I’ve spent the past year around people who weave social fabric, and this week about 275 community weavers gathered in Washington, for a conference called #WeaveThePeople, organized by the Weave project I’ve been working on at the Aspen Institute.

The people at this gathering are some of the most compelling people I’ve ever met. Charles Perry was incarcerated for nearly two decades and now connects community members to health care systems in Chicago. Dylan Tête was an Army ranger who served in Iraq, suffered from PTSD and has built communities in New Orleans for vets. Sarah Adkins came home one Sunday to find her husband had killed their kids and himself, and she now runs a free pharmacy and leads a life of service in Appalachian Ohio.

Pancho Argüelles works in Texas, accompanying workers who have suffered spinal cord injuries on the job. He helps find the diapers, wheelchairs and other things that will allow them to live with dignity. Pancho radiates a deep wisdom, almost a holiness. As he and the others spoke about their values, the same thought kept pounding in my head: How is this not a story? Why don’t we cover these people more?

At most conferences people lead with their bios, but at this gathering people led with their pain.

A prominent researcher described how she was abused as a child, and how this led her into her research into children’s emotional development. A woman from South Carolina talked about loved ones she had lost and the time she tried to talk a man out of jumping off a bridge, finally confessing: If you jump, I’m going to jump, too. A man admitted that all the people he had loved had left him, and that he had lived with the trauma believing that his wife will leave him, too. In the atmosphere created this week he felt free to let go of that trauma.

It was emotionally gripping through and through. The weavers know how to open relationships with vulnerability and they know how to build connections and move to action. Their defining feature is that they are geniuses at relationship.

This was a gathering in which it was permissible to be an angry black person. Some of the African-American participants fully ventilated their anger at injustice. It was uncomfortable and searing, but the discomfort broke through barriers and moved us closer.

Martha Welch, a professor and researcher at Columbia, pointed out that our emotional health is dependent on connection with others. We don’t just regulate emotions ourselves. We co-regulate with others and need connection with others to keep from spinning out of control.

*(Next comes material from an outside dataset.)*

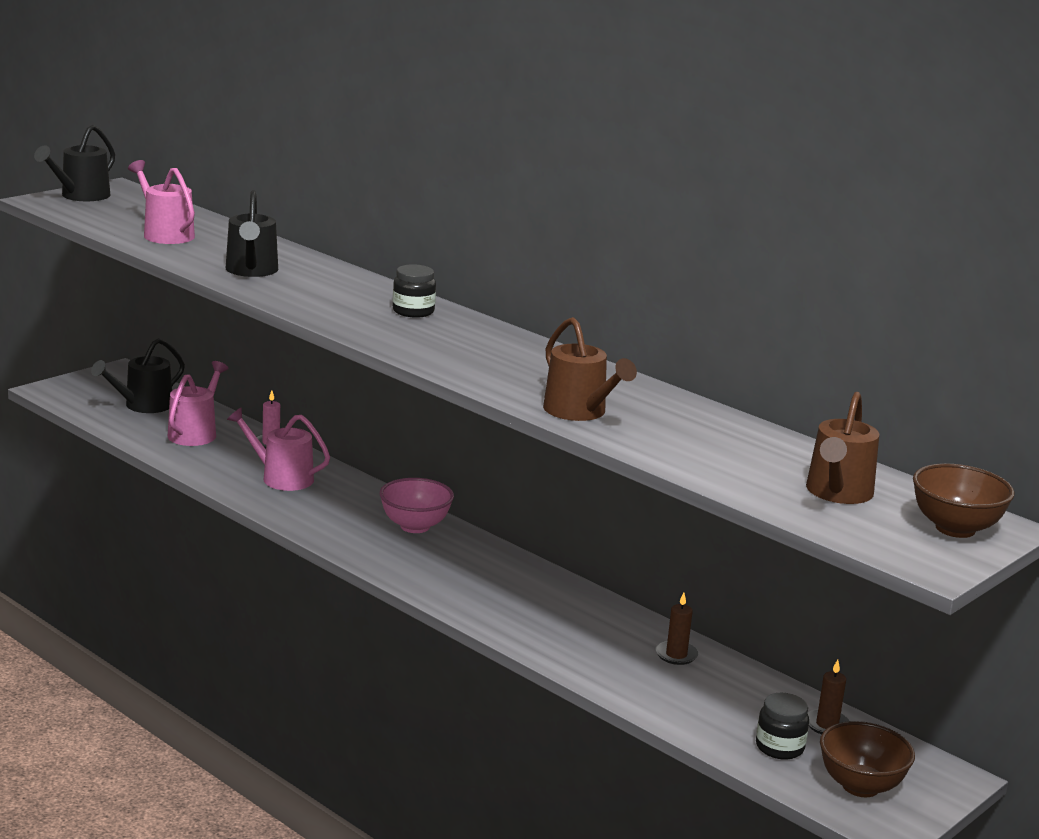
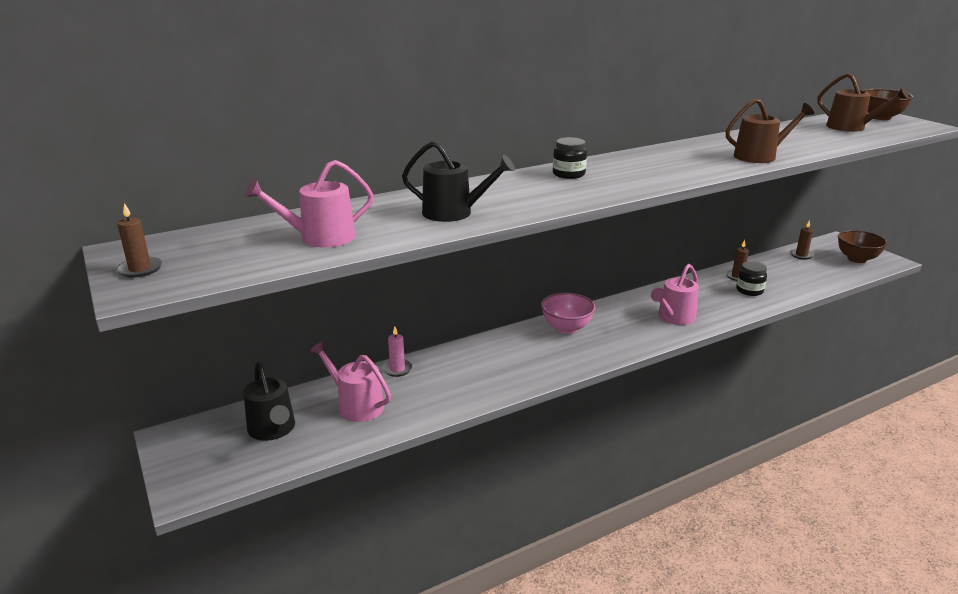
camera: 70 degrees left, 5 degrees up
black watering can [34,125,115,201] -> brown candle [116,203,162,278]
pink watering can [227,408,330,491] -> pink watering can moved to [651,264,699,325]
black jar [756,693,809,760] -> black jar moved to [736,261,767,296]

The weavers are acutely sensitive to states of mind that can build or mar a relationship: how people can feel more or less efficacy, depending on the emotional conditions in a room; how words like “social justice” and “biblical” can be good or bad depending on whom you are speaking with, and how much damage is done when people demand you use words their way, instead of asking: Well, what do you mean by that word?

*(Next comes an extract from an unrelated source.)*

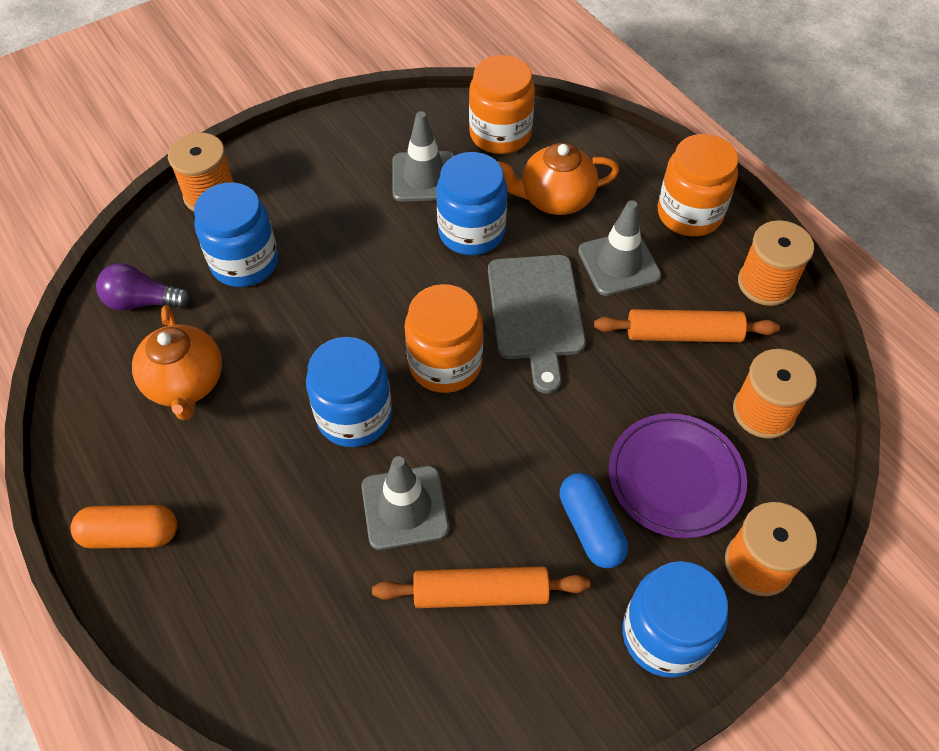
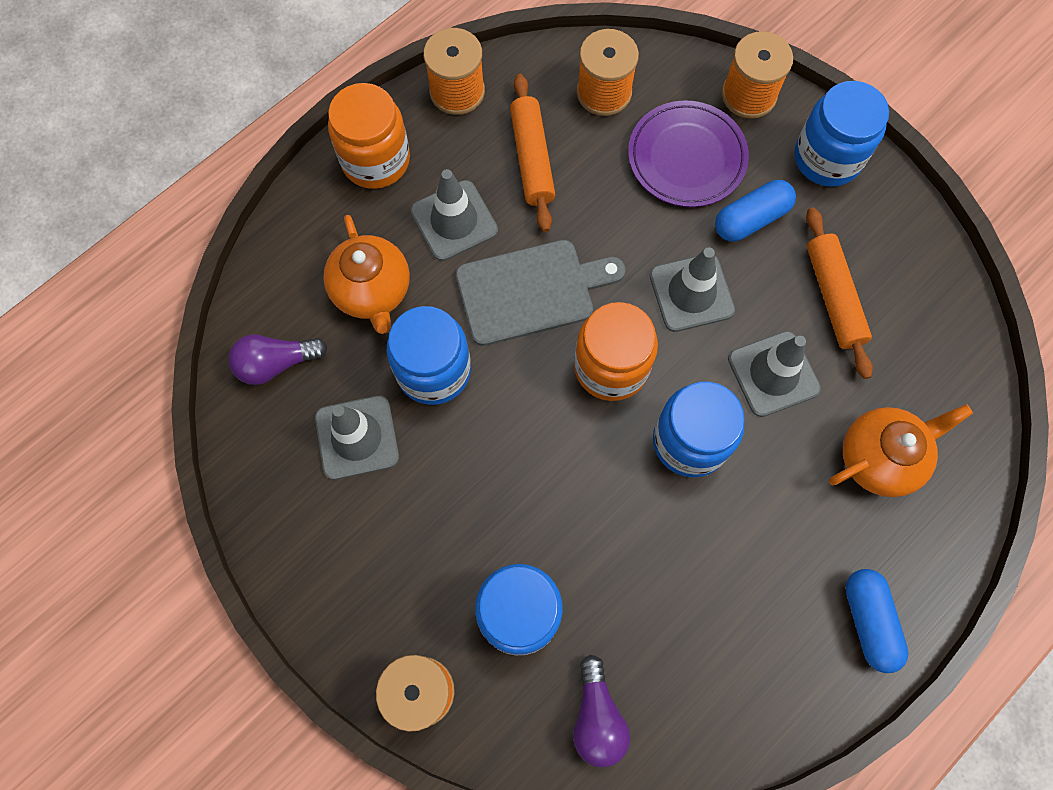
camera: 100 degrees left, 15 degrees up
orange capsule [70,505,177,549] -> blue capsule [845,569,908,673]
orange teapot [132,305,222,420] -> orange teapot moved to [829,404,973,497]
orange jar [469,55,535,154] -> purple light bulb [228,334,328,385]
none -> grey traffic cone [650,247,735,332]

There were so many acute observations about building community: “Relationship moves at the speed of trust. Social change moves at the speed of relationship.” “Neighbors are people we practice doing life with.” “I don’t fix people’s problems; I let them unfold. I respect the mystery of healing.” “We’re trying to do something that has never been done before. We’re trying to create the earth’s first mass, multicultural democratic republic.”

Alexis de Tocqueville pointed out that associational life is the central feature of American life. But somehow we in the media under-cover this sector. We barely cover the most important social change agents. These people are not goody-goody. They are raw, honest and sometimes rude.

How did we in our business get in the spot where we spend 90% of our coverage on the 10% of our lives influenced by politics and 10% of our coverage on the 90% of our lives influenced by relationship, community and the places we live in every day?

———

David Brooks is a columnist for the New York Times.